Carl Hartzell (born 4 May 1967) is a Swedish diplomat, currently serving as Deputy Director-General and Head of Department for Multilateral Governance and Humanitarian Policy at the Swedish Ministry for Foreign Affairs in Stockholm. After an early career in his home country in the 1990s, Hartzell subsequently held a number of positions in the European Union diplomatic service and, also, served as Ambassador of the European Union to Georgia from 2018 to 2022.

== Early career ==
Born in Stockholm, Hartzell obtained a Master's Degree from the Stockholm School of Economics and started his career at the Swedish Armed Forces Headquarters in 1993, followed by one year at the Ministry of Defence in 1996, and three years at the Swedish Ministry for Foreign Affairs in Stockholm from 1997 to 1999. He then held a number of positions in Brussels, both in EU institutions and as a Swedish diplomat, including as Member of the EU Policy Unit under High Representative Javier Solana (1999-2005), Minister Counsellor, Deputy Representative to the EU Political and Security Committee at the Swedish Permanent Representation to EU (2005–2011), Member of Cabinet of High Representative / Vice President Catherine Ashton (2012–2013), Senior Adviser to the Deputy Secretary General of the EU External Action Service (2013–2014), and Senior Foreign Policy Adviser to the President of the European Council, Donald Tusk (2014–2018). He also served as Distinguished Visiting Professor at the University of Wyoming, USA (2011-2012).
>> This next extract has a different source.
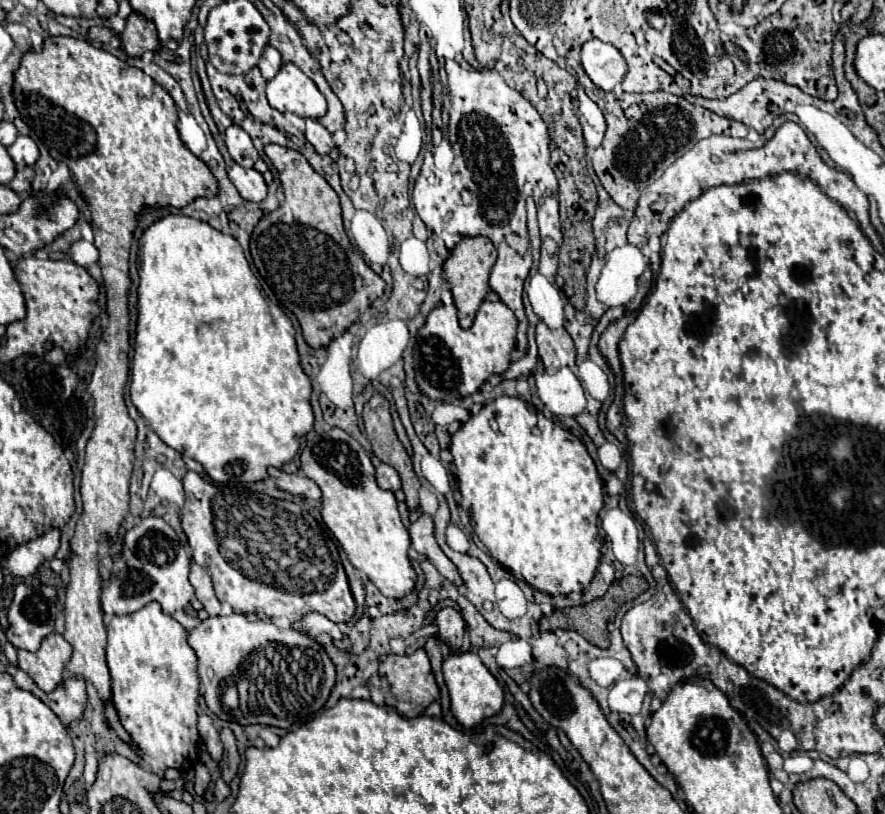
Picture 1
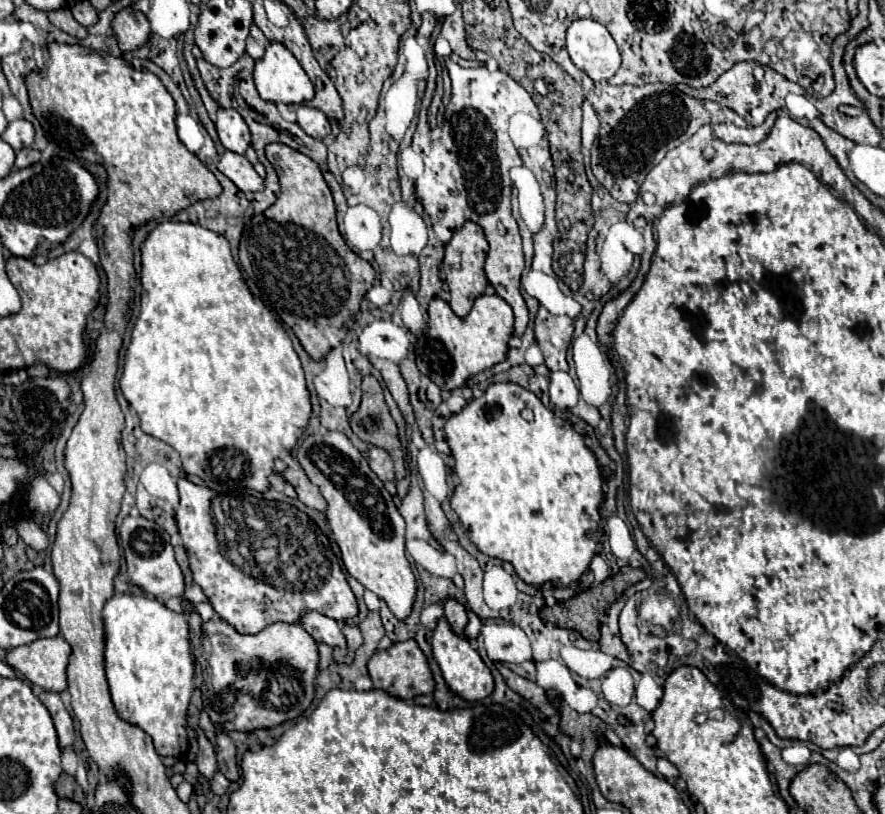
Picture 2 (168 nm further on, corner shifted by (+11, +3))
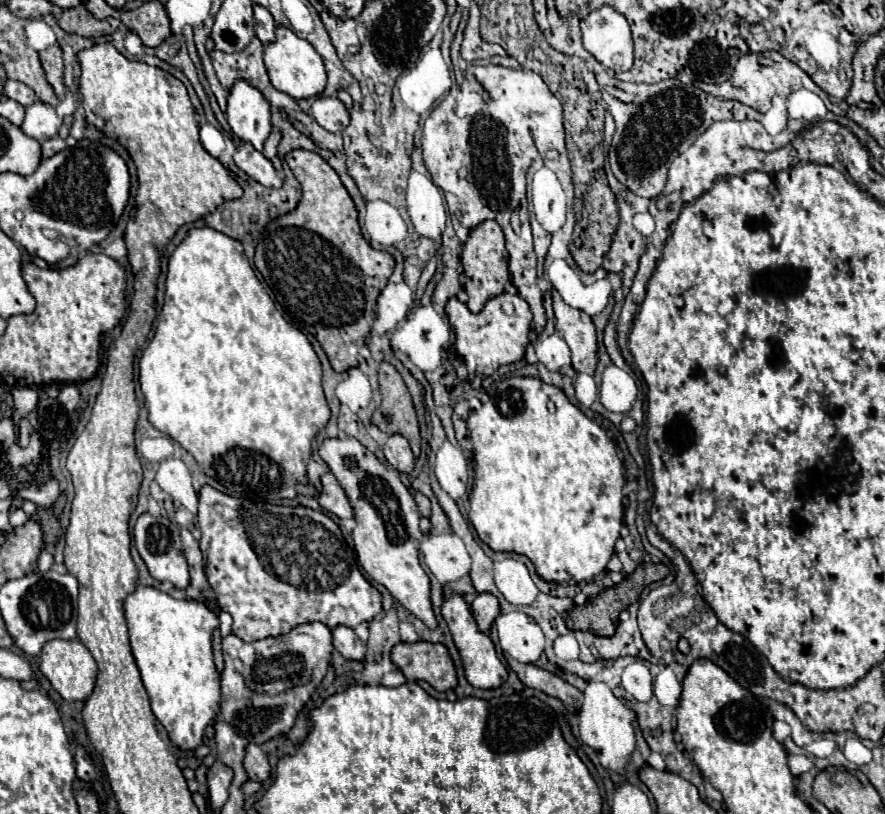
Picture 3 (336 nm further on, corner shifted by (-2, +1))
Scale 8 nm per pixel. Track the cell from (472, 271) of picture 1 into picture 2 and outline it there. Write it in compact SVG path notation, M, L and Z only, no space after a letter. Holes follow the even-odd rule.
M465 222L463 228L453 232L451 242L445 246L445 258L443 258L443 274L445 282L449 286L449 306L459 318L465 318L475 302L477 296L481 296L487 288L487 276L483 270L485 258L487 258L489 244L485 240L483 228L477 222Z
== Ambassador to Georgia ==
In September 2018, Hartzell was appointed EU Ambassador to Georgia, succeeding the Hungarian diplomat Janos Herman in this position. In December 2019 he initiated a political dialogue between all the major political parties, which resulted in a cross-party agreement on 8 March 2020. Following contested parliamentary elections in September 2020, Ambassador Hartzell was again called on to facilitate a political agreement between the political parties, which he carried out together with his US counterpart, Ambassador Kelly Degnan. Following an intervention by European Council President Charles Michel, Ambassador Hartzell participated to EU-led mediation efforts that resulted in the agreement “A Way Ahead For Georgia” on 19 April 2021. Following the decision taken by the ruling Georgian Dream party to leave the agreement, and after Georgia, in contrast to fellow former Soviet Union republics, Ukraine and Moldova, was not granted a EU candidate status in June 2022, Hartzell said Georgia could have been "better prepared" for its membership bid, "as it comes at a time when the EU is increasingly concerned about the country's current trajectory," hinting to the concerns over democratic backsliding under the Georgian Dream government. In response, the Georgian Dream party chairman Irakli Kobakhidze denounced Hartzell as having "played a strictly negative role in relations between the European Union and Georgia" in July 2022, being promptly rebuked by the EU's Lead Spokesperson for External Affairs Peter Stano who made a statement in support of Hartzell. Ambassador Hartzell's tenure in Georgia expired in August 2022, when he was succeeded by the Polish diplomat Pawel Herczyński.